What this task involves:
Please state how many lines in the records that follow include "nreset", with no other output.

Text-based design files:
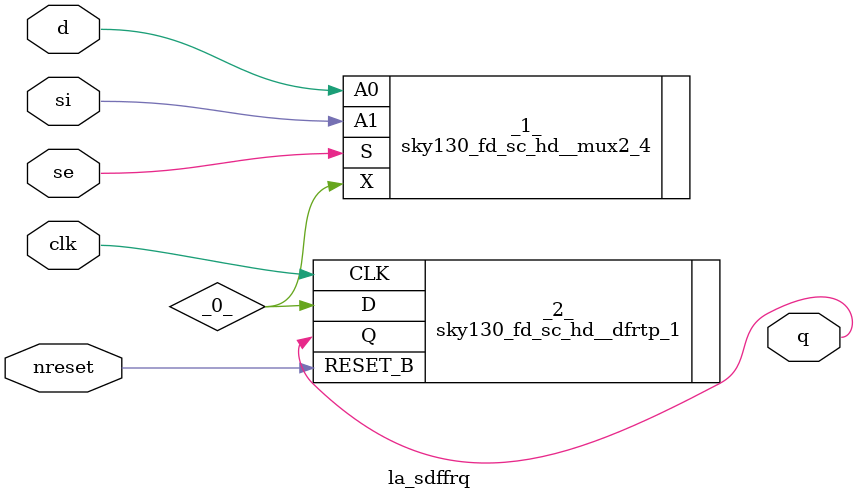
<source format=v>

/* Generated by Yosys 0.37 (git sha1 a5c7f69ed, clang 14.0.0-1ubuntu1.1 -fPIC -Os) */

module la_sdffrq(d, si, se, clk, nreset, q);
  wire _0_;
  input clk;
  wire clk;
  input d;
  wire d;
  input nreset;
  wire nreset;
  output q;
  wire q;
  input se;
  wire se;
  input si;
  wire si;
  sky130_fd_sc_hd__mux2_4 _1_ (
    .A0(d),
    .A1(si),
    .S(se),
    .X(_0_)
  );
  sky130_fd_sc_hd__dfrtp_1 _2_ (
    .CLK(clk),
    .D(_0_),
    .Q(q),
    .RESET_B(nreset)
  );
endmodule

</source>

Output for this task:
4